All lines from the one containing "108 120 168.86" down to the one containing "285 70 25.7", both ends included, are to be given again exactly; omit the rest of the listing below.

────────────────

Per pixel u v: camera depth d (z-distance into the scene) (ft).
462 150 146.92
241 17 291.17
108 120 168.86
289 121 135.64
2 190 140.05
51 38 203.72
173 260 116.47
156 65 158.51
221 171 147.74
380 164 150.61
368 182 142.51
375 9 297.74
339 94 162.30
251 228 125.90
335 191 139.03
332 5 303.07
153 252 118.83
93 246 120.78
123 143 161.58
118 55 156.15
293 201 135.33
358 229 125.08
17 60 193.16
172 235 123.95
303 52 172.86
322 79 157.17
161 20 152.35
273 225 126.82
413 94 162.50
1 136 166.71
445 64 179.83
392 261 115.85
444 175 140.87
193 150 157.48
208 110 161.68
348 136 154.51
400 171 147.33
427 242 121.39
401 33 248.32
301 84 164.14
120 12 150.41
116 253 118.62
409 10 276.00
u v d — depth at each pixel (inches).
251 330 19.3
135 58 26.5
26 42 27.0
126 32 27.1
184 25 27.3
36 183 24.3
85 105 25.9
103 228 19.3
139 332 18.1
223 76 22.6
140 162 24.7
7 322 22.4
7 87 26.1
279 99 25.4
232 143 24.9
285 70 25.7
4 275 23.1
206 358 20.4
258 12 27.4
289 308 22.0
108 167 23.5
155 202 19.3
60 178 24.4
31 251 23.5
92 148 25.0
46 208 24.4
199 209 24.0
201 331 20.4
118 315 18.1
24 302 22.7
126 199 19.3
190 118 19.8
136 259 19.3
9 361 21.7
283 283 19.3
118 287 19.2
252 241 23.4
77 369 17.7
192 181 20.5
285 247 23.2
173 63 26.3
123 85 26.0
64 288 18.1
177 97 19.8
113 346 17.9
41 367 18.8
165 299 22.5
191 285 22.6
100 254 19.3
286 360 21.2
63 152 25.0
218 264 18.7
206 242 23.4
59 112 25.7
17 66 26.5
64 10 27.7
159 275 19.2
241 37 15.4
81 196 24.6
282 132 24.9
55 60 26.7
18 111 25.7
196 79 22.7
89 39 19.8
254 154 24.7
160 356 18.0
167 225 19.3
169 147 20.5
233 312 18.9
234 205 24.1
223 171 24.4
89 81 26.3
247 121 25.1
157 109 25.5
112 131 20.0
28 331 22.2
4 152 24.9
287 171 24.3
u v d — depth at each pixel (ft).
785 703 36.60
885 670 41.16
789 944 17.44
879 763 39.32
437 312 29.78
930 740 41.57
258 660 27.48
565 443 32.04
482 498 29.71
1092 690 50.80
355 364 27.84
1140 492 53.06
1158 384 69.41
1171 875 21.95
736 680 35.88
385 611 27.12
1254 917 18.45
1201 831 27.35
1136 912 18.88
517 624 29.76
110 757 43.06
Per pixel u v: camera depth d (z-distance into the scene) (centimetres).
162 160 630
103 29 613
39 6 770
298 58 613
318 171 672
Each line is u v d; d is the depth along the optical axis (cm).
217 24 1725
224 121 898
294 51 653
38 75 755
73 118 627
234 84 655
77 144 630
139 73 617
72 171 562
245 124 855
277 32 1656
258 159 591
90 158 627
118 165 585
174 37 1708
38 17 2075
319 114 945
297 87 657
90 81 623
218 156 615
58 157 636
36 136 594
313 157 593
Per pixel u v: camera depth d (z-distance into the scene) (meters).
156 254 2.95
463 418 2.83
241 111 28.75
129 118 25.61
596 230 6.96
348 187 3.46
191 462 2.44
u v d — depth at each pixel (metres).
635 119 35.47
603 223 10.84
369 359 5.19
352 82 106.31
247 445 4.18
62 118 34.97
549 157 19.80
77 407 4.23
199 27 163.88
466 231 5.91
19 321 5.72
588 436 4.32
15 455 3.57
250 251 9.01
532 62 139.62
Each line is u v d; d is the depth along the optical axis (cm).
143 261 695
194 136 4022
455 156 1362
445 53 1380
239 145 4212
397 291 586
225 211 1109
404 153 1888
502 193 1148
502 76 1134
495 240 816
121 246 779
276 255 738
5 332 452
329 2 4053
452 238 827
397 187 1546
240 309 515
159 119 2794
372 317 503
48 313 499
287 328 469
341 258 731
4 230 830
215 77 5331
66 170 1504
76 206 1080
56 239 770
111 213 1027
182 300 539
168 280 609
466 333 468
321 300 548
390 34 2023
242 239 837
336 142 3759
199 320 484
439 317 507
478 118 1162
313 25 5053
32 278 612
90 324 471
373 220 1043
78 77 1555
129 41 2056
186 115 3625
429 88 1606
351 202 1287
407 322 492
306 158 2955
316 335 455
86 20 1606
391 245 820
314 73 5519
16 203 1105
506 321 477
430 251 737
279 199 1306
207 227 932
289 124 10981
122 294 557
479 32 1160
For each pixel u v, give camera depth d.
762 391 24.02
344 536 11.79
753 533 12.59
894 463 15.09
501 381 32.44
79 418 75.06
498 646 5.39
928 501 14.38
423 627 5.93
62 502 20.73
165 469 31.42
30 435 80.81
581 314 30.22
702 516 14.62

────────────────

= Result for this task =
108 120 168.86
289 121 135.64
2 190 140.05
51 38 203.72
173 260 116.47
156 65 158.51
221 171 147.74
380 164 150.61
368 182 142.51
375 9 297.74
339 94 162.30
251 228 125.90
335 191 139.03
332 5 303.07
153 252 118.83
93 246 120.78
123 143 161.58
118 55 156.15
293 201 135.33
358 229 125.08
17 60 193.16
172 235 123.95
303 52 172.86
322 79 157.17
161 20 152.35
273 225 126.82
413 94 162.50
1 136 166.71
445 64 179.83
392 261 115.85
444 175 140.87
193 150 157.48
208 110 161.68
348 136 154.51
400 171 147.33
427 242 121.39
401 33 248.32
301 84 164.14
120 12 150.41
116 253 118.62
409 10 276.00
u v d — depth at each pixel (inches).
251 330 19.3
135 58 26.5
26 42 27.0
126 32 27.1
184 25 27.3
36 183 24.3
85 105 25.9
103 228 19.3
139 332 18.1
223 76 22.6
140 162 24.7
7 322 22.4
7 87 26.1
279 99 25.4
232 143 24.9
285 70 25.7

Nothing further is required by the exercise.